EXERCISE A:
Please copy the Wells Fargo v. Girouard opinion word for word, from "Jul 1, 2015" to "N.A. Panel: ALEXANDER, GORMAN, JABAR, and HJELM, JJ.".
EXERCISE B:
In the Wells Fargo v. Girouard opinion, what amount did the December 2012 notice say the Girouards had to pay to cure the default?
EXERCISE C:
List the justices who sat on the panel in the Wells Fargo v. Girouard opinion.
# start of PASSAGE SHOWN
Supreme Judicial Court of Maine.
Jul 1, 2015
123 A.3d 216 (Me. 2015)

Opinion

Docket No. And–14–467.

07-01-2015

WELLS FARGO BANK, N.A. v. Antoine A. GIROUARD et al.

Joshua Klein–Golden, Esq., Clifford & Golden, PA, Lisbon Falls, on the briefs, for appellant Antoine and Jessica Girouard. Kevin P. Polansky, Esq., Nelson Mullins Riley Scarborough LLP, Boston, MA, on the briefs, for appellee Wells Fargo Bank, N.A. Panel: ALEXANDER, GORMAN, JABAR, and HJELM, JJ.


Joshua Klein–Golden, Esq., Clifford & Golden, PA, Lisbon Falls, on the briefs, for appellant Antoine and Jessica Girouard.

Kevin P. Polansky, Esq., Nelson Mullins Riley Scarborough LLP, Boston, MA, on the briefs, for appellee Wells Fargo Bank, N.A.

Panel: ALEXANDER, GORMAN, JABAR, and HJELM, JJ.

Opinion

HJELM, J.

[¶ 1] After Wells Fargo Bank, N.A. commenced this action to foreclose on property owned by Antoine and Jessica Girouard, the Girouards moved for summary judgment, arguing that the statutorily mandated notice of default issued by Wells Fargo was defective. Wells Fargo agreed with that contention, and the District Court (Lewiston, Lawrence, J.,) granted summary judgment to the Girouards but then, on Wells Fargo's motion, issued an amended order granting summary judgment in part and simultaneously dismissing Wells Fargo's complaint without prejudice. On this appeal by the Girouards, they argue that the court erred by granting less than full summary judgment and by dismissing the foreclosure action without prejudice. We agree and vacate the amended order of partial summary judgment and dismissal, and we remand for reinstatement of the initial entry of full summary judgment in favor of the Girouards.

I. BACKGROUND

[¶ 2] Although, in an appeal from an order granting a motion for summary judgment, we ordinarily view the facts in the light most favorable to the nonprevailing party, see Allen v. McCann, 2015 ME 84, ¶ 8, 120 A.3d 90, the facts of this case are not in dispute. The Girouards own property located in Lewiston. In September 2004, they executed a note and mortgage deed in favor of a third party, and after several transactions, all rights created by the instruments were assigned to Wells Fargo. In December 2012, Wells Fargo issued to the Girouards a notice of default and right to cure. See 14 M.R.S. § 6111 (2014). The notice informed the Girouards that, in order to cure the default, they were required to pay $8,848.81, “plus any additional monthly payments, late charges and other charges that may be due under applicable law after the date of [the] notice and on or before thirty-five (35) days from the date of [their] signed receipt of [the notice].” When the Girouards failed to cure the default, Wells Fargo purported to accelerate the mortgage, and in July 2013 it initiated this action for foreclosure.
# end of PASSAGE SHOWN
# start of EXTRACTED DATA
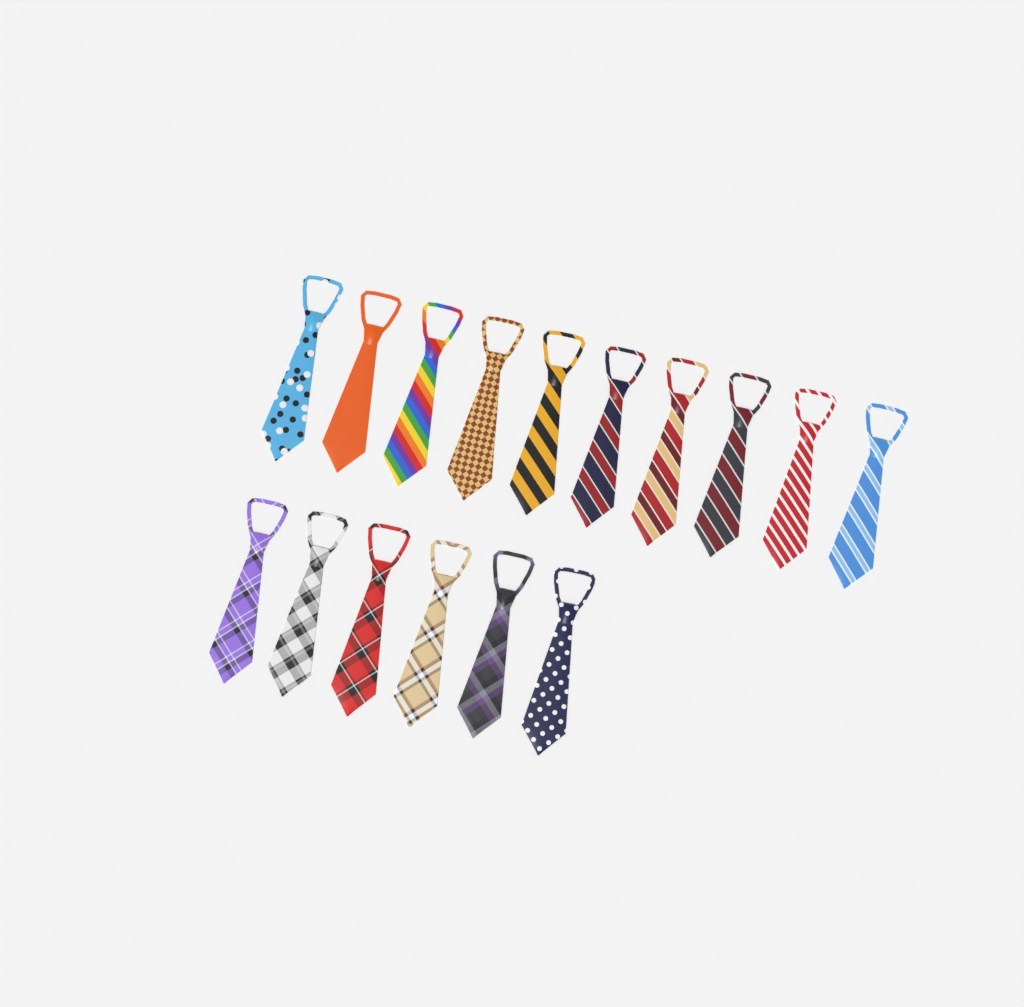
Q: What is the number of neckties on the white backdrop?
# end of EXTRACTED DATA
# start of EXTRACTED DATA
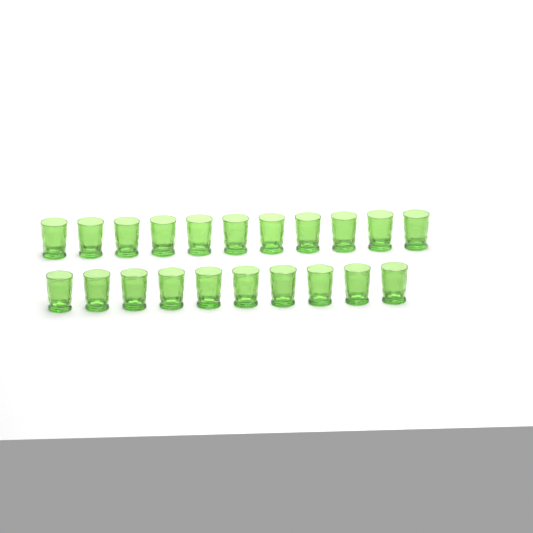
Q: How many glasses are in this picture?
# end of EXTRACTED DATA
# start of EXTRACTED DATA
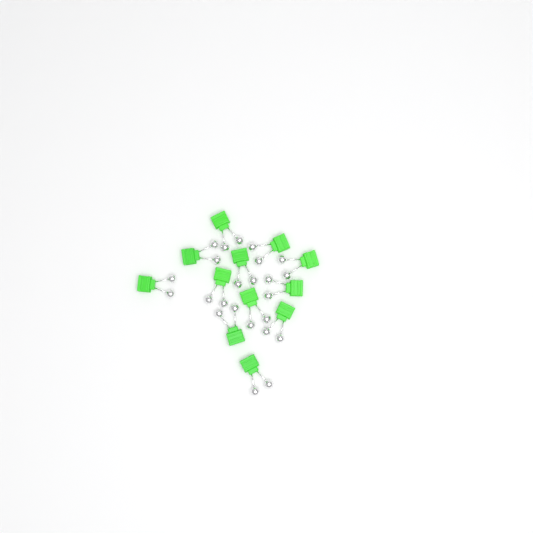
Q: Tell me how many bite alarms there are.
# end of EXTRACTED DATA
RESPONSE A:
Jul 1, 2015
123 A.3d 216 (Me. 2015)

Opinion

Docket No. And–14–467.

07-01-2015

WELLS FARGO BANK, N.A. v. Antoine A. GIROUARD et al.

Joshua Klein–Golden, Esq., Clifford & Golden, PA, Lisbon Falls, on the briefs, for appellant Antoine and Jessica Girouard. Kevin P. Polansky, Esq., Nelson Mullins Riley Scarborough LLP, Boston, MA, on the briefs, for appellee Wells Fargo Bank, N.A. Panel: ALEXANDER, GORMAN, JABAR, and HJELM, JJ.

RESPONSE B:
$8,848.81, plus any additional monthly payments, late charges and other charges that might come due within the period stated in the notice.

RESPONSE C:
Alexander, Gorman, Jabar, Hjelm